I don’t think I’ve ever been to a club that didn’t have a line going out the door to the girl’s toilets but, for some reason, Flares never does. No complaints here. Even in the clubs with more stalls; they still have longer lines. The miracle of no toilet queues also means more time to pose with the squad in front of another massive mirror, hopefully with less blur.

 

You can dance to High School Musical like it’s 2006 again
Yes, the music in Flares is all cheesy pop but what more could you want on a night out? If you don’t like that typical ‘BOOM BOOM’ club music, Flares has got everything from High School Musical to ABBA to 90’s hits. There’s never been a time where I can remember hating the song that was on.
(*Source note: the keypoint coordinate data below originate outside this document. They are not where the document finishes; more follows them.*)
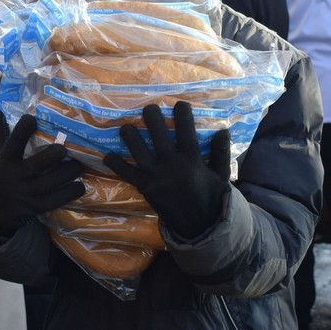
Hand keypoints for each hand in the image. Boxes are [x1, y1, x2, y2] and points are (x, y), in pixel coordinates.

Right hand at [0, 111, 84, 236]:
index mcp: (4, 161)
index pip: (13, 143)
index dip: (23, 130)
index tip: (33, 118)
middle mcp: (15, 177)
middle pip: (35, 166)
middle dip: (51, 156)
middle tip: (64, 148)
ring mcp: (27, 194)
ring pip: (50, 183)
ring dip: (67, 173)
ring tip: (79, 165)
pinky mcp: (36, 207)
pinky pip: (56, 201)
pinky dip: (69, 194)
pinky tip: (80, 186)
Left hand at [103, 101, 229, 239]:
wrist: (199, 226)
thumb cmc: (211, 198)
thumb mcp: (221, 175)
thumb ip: (221, 153)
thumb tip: (223, 131)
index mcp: (192, 159)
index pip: (186, 131)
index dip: (182, 115)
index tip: (179, 104)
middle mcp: (172, 164)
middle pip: (159, 135)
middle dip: (152, 118)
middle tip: (148, 108)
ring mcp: (156, 176)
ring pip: (139, 151)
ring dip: (131, 137)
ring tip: (125, 126)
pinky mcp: (145, 187)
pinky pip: (128, 174)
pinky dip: (117, 165)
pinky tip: (107, 155)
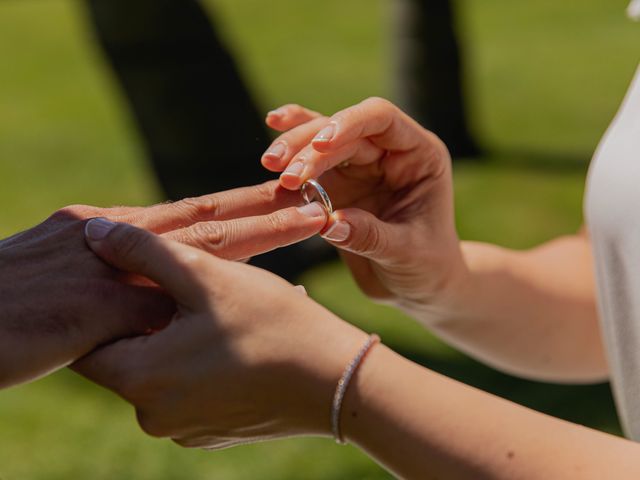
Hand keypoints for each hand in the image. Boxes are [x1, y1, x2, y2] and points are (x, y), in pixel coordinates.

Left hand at [74, 221, 366, 448]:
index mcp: (140, 379)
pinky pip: (190, 388)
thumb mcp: (206, 275)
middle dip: (150, 316)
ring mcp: (184, 429)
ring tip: (220, 311)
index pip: (91, 337)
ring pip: (163, 369)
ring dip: (179, 337)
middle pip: (129, 352)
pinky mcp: (212, 432)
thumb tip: (94, 232)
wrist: (337, 380)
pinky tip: (237, 339)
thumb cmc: (272, 324)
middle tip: (188, 288)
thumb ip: (144, 250)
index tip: (137, 277)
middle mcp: (153, 415)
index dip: (109, 301)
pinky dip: (202, 362)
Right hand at [262, 99, 465, 311]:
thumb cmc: (427, 267)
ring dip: (295, 148)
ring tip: (269, 164)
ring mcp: (362, 166)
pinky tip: (273, 126)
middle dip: (312, 147)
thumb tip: (329, 222)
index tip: (321, 144)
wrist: (419, 285)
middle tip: (285, 175)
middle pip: (344, 131)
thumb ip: (370, 236)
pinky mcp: (338, 184)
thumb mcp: (406, 254)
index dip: (349, 122)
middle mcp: (389, 153)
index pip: (382, 120)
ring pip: (322, 141)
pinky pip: (312, 161)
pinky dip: (293, 148)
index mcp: (419, 156)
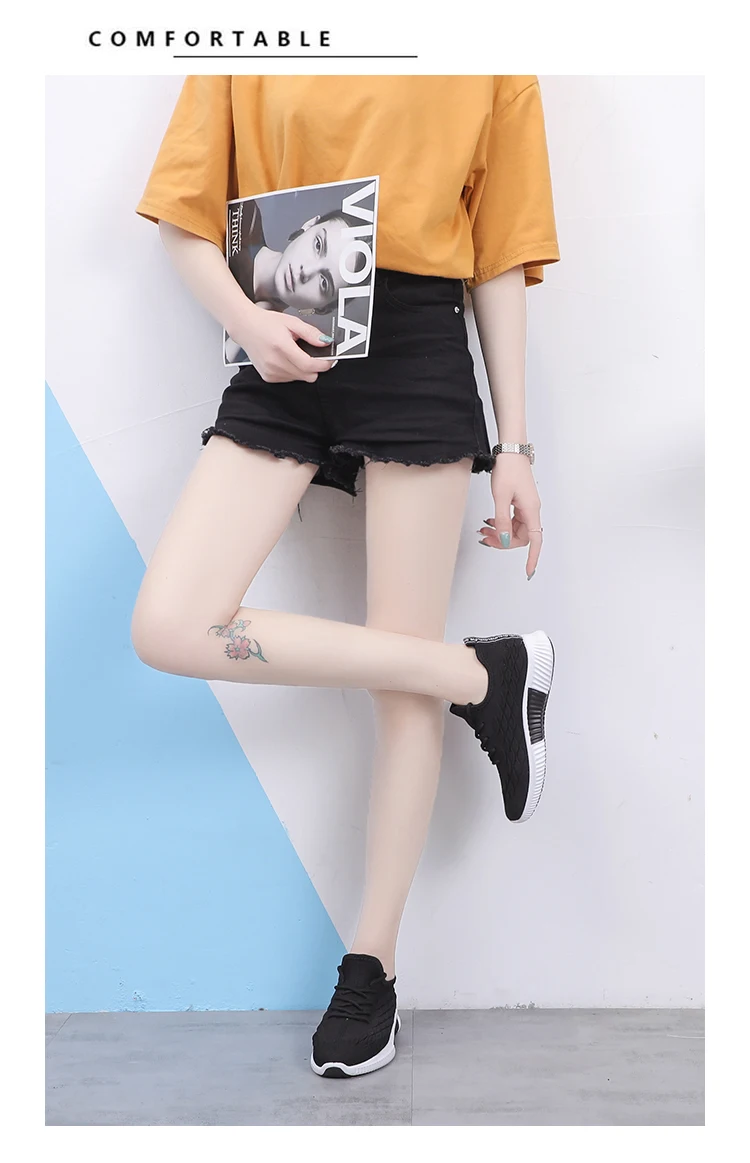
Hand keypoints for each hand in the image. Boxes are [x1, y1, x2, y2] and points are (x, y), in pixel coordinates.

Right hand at [228, 307, 336, 382]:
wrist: (245, 327)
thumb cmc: (265, 323)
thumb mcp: (292, 322)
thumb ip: (311, 333)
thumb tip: (325, 342)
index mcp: (282, 347)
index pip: (310, 365)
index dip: (324, 364)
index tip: (329, 360)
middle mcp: (275, 363)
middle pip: (308, 376)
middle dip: (315, 367)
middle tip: (312, 354)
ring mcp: (271, 372)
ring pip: (300, 379)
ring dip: (303, 369)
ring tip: (294, 353)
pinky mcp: (268, 377)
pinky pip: (290, 379)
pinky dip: (293, 372)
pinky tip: (286, 359)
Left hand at [478, 454, 542, 579]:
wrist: (511, 451)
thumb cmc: (508, 470)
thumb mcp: (501, 497)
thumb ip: (503, 521)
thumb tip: (506, 540)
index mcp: (531, 510)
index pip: (535, 540)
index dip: (532, 557)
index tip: (529, 571)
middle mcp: (532, 510)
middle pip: (522, 536)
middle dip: (504, 541)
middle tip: (485, 538)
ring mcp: (526, 506)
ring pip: (515, 528)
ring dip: (500, 532)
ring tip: (483, 530)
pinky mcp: (520, 501)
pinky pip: (513, 519)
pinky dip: (501, 523)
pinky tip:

Also, the DJ will announce ALL shoutouts that you tell him from birthdays to the losing of virginities and, according to legend, even has crisps that he’ll give out from the booth.

 

The nicest staff

In every club, people complain about the bouncers or staff but I rarely ever hear about it in Flares. The staff are always friendly and nice, and this Yorfess post really summarises how much they go above and beyond most other club staff for us party-goers.

The miracle energy of the Flares toilets continues

So while Flares might not be the biggest or busiest club in York, it has got the nicest staff, best tunes and the cheapest drinks. What more could you want on a night out?